Cattle are still a priority here. They over graze to the point that the quail can't survive let alone the deer and elk.


----------



## hassell (Feb 9, 2010)

youngdon said:


> Cattle are still a priority here. They over graze to the point that the quail can't survive let alone the deer and elk.


I hear you there, the cattlemen and outfitters have been running the wildlife branches here for so many years that its a joke, only the animals suffer!!!!!!!


----------



## youngdon (Mar 10, 2010)

My freezer suffers also, I can see it's ribbed shelves.


----------



## El Gato Loco (Jan 15, 2010)

youngdon said:


> Cattle are still a priority here. They over graze to the point that the quail can't survive let alone the deer and elk.


Beef is one of my favs.

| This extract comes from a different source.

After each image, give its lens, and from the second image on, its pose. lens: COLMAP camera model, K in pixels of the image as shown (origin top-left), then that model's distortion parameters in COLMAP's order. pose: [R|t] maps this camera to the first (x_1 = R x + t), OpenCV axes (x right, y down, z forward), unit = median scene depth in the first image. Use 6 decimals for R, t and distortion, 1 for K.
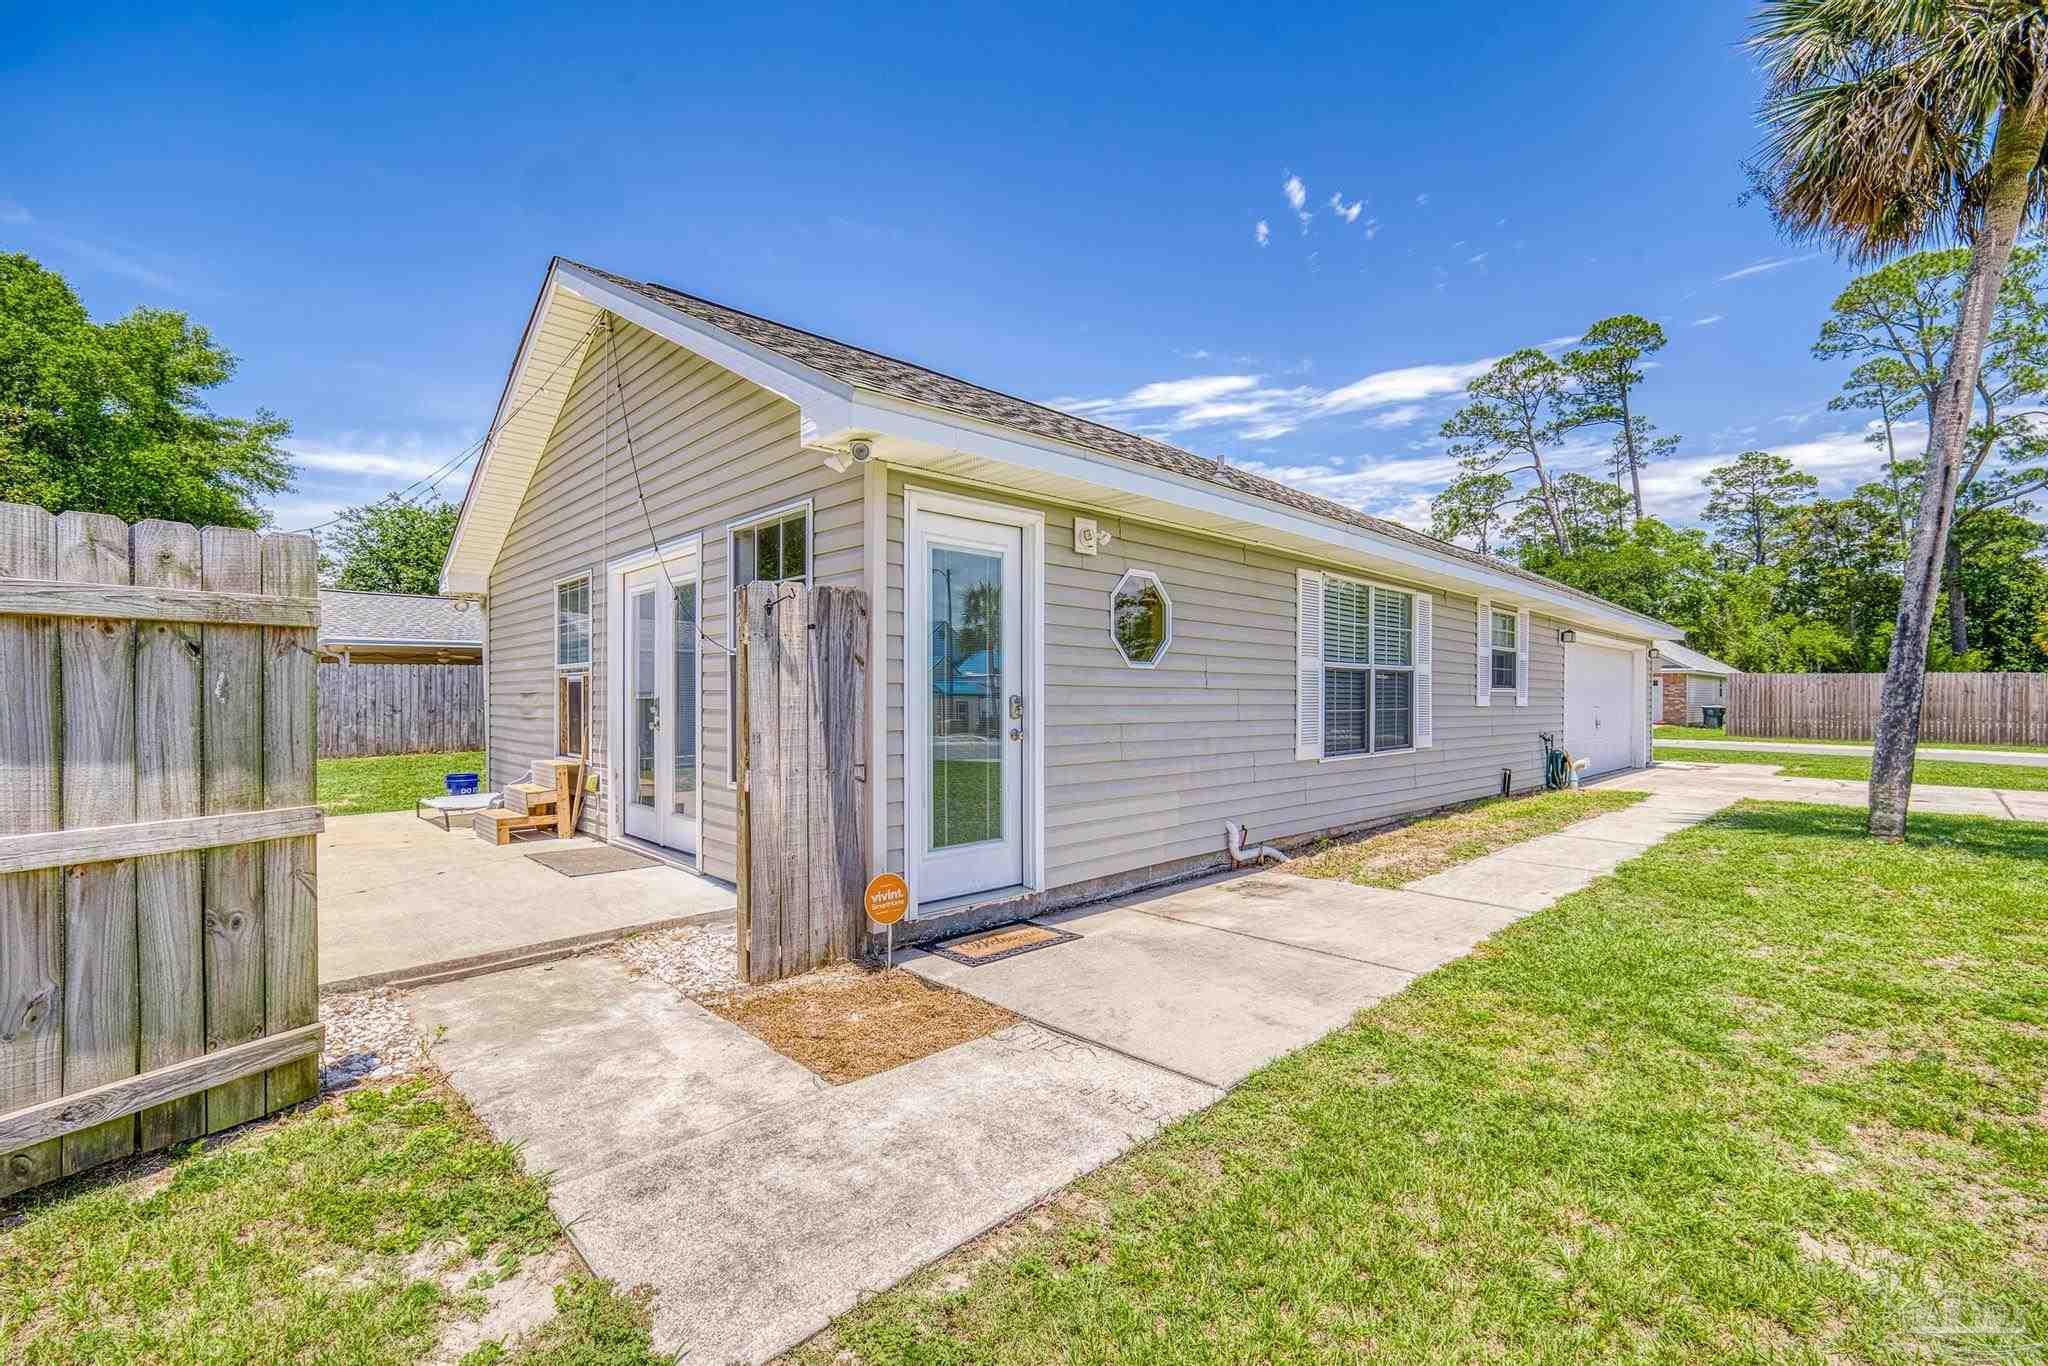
lens RADIAL K [[886.4, 0, 1023.4], [0, 886.4, 695.0], [0, 0, 1]] dist [-0.035168, 0.005611]
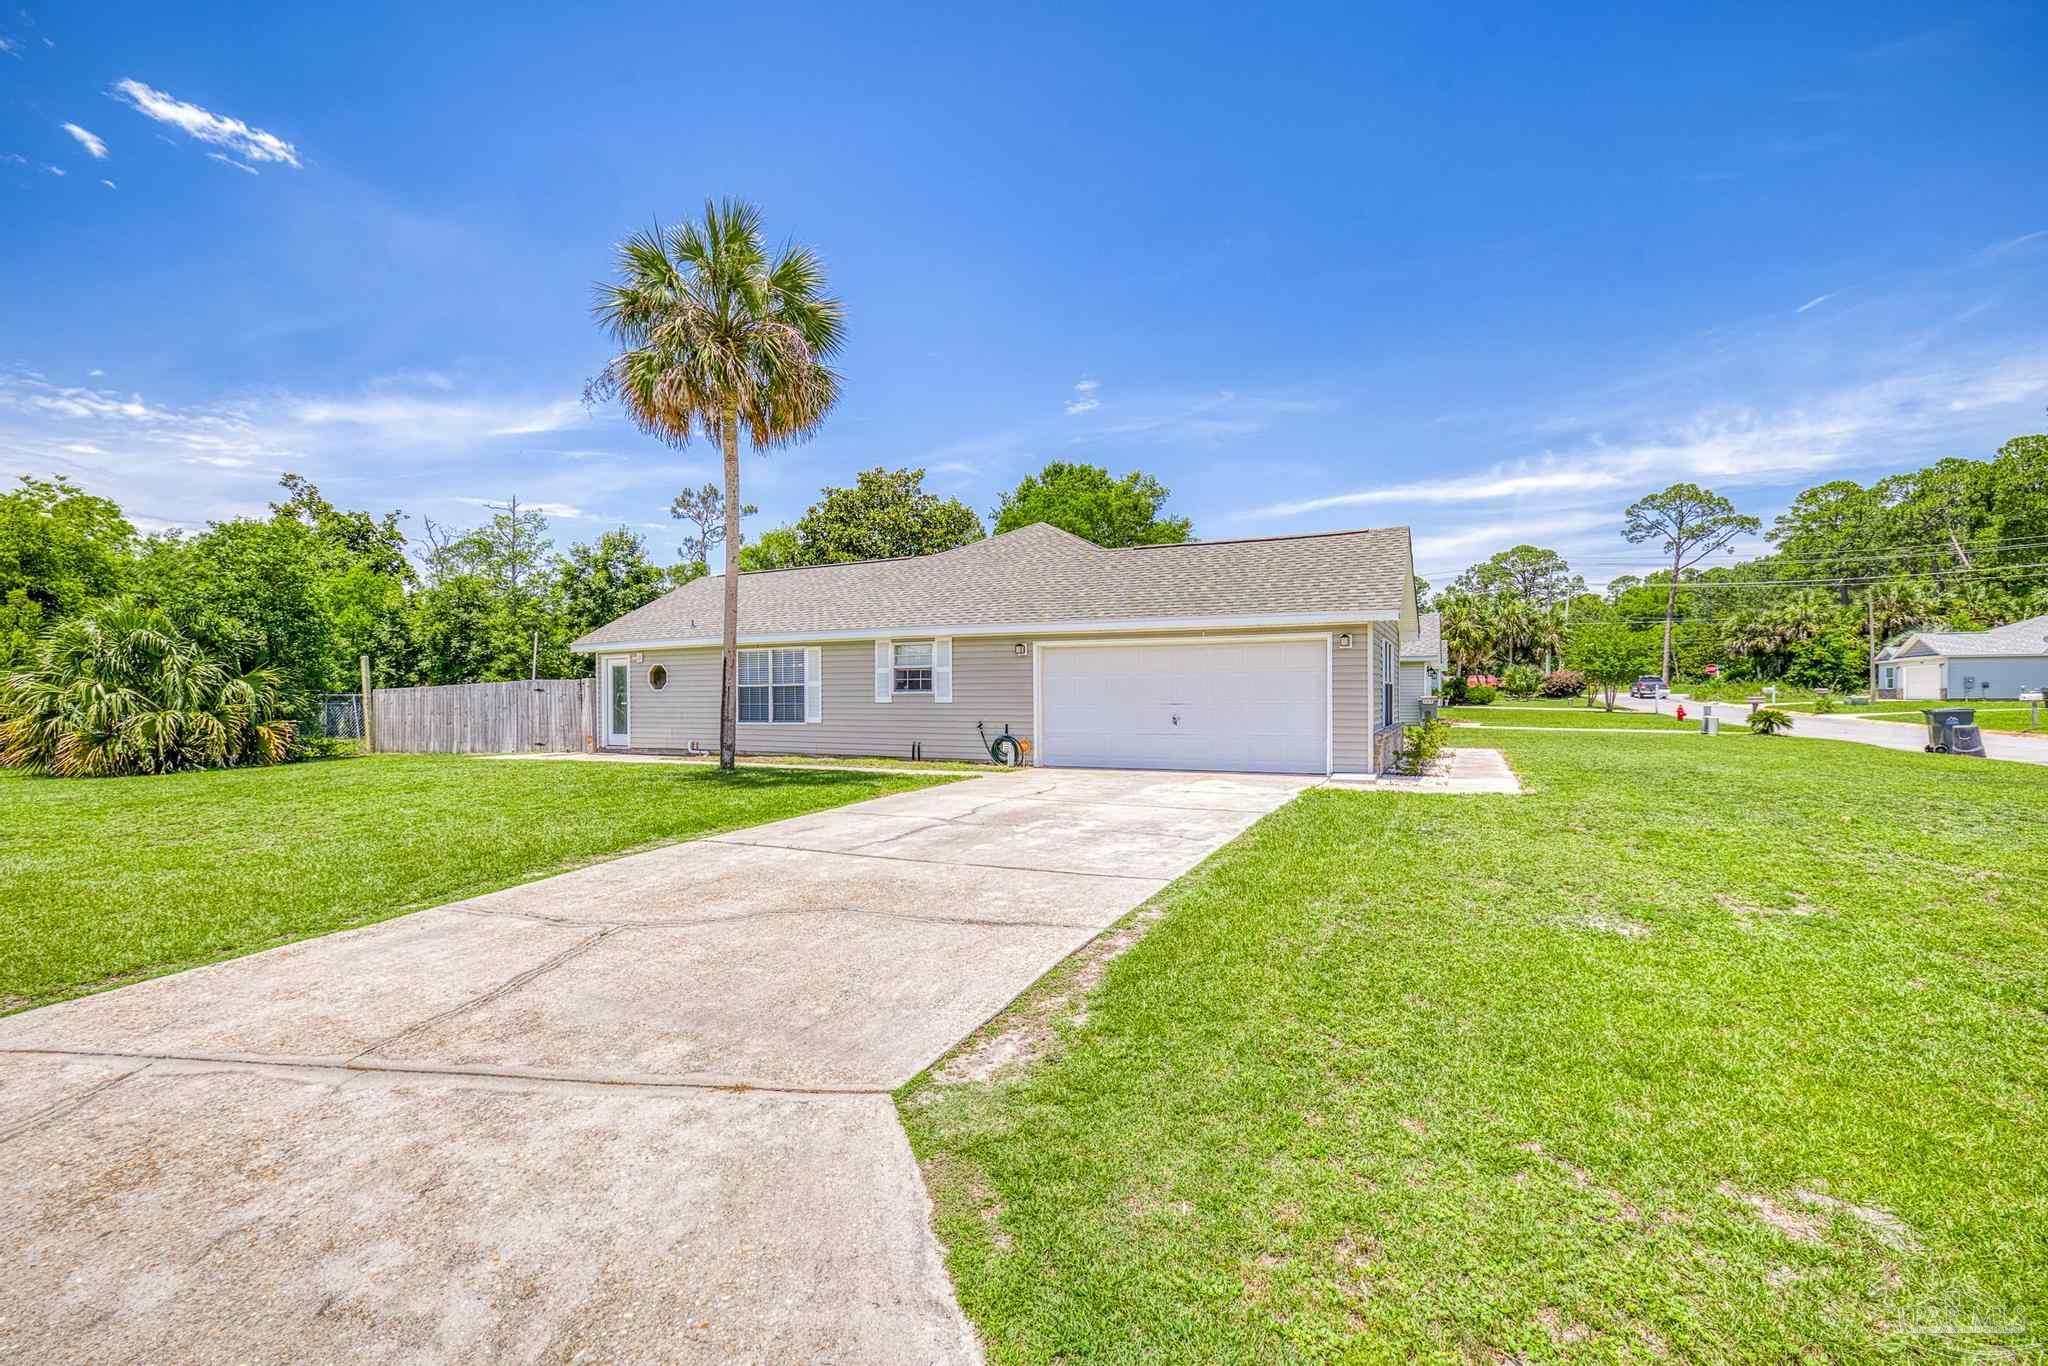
lens RADIAL K [[886.4, 0, 1023.1], [0, 886.4, 716.6], [0, 0, 1]] dist [-0.035168, 0.005611]
pose [[0.339015, 0.019414, -0.940581, 2.128093], [0.009392, 0.999667, 0.024018, 0.000904], [0.940734, -0.016976, 0.338720, 0.639831]]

I hear cattle are easy to stalk too. Maybe these ranchers who also lease to deer hunters can provide a combo hunt?


----------



## youngdon (Mar 10, 2010)

You probably wouldn't be as happy as you thought shootng a cow right off the range. You have to grain them for a bit, it puts weight and marbling on them.

I have called a few in and you are right they would be easy.


----------



## hassell (Feb 9, 2010)

youngdon said:


> My freezer suffers also, I can see it's ribbed shelves.


Ya I hear you there, only have one freezer on the go now, shut the other two down cause their's only the two of us and can only eat so much game.


----------



## On a call (Mar 3, 2010)

Controlled invasive species is the wording. It is the bottom line that gets the attention, not the important details.


----------